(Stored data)
--------------------
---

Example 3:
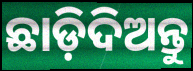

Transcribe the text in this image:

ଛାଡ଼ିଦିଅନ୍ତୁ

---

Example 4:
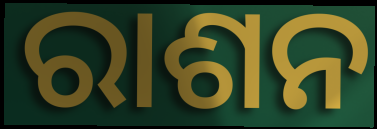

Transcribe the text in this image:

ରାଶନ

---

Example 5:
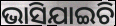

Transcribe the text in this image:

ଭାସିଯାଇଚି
--------------------
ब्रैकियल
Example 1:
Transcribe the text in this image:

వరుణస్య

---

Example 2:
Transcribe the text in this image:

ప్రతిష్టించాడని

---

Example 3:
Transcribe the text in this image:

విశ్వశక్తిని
--------------------
**Required action:**
Filter the data down to the lines that contain the string "Example", and copy them.

**Solution to this problem:**
Example 3:
Example 4:
Example 5:
Example 1:
Example 2:
Example 3:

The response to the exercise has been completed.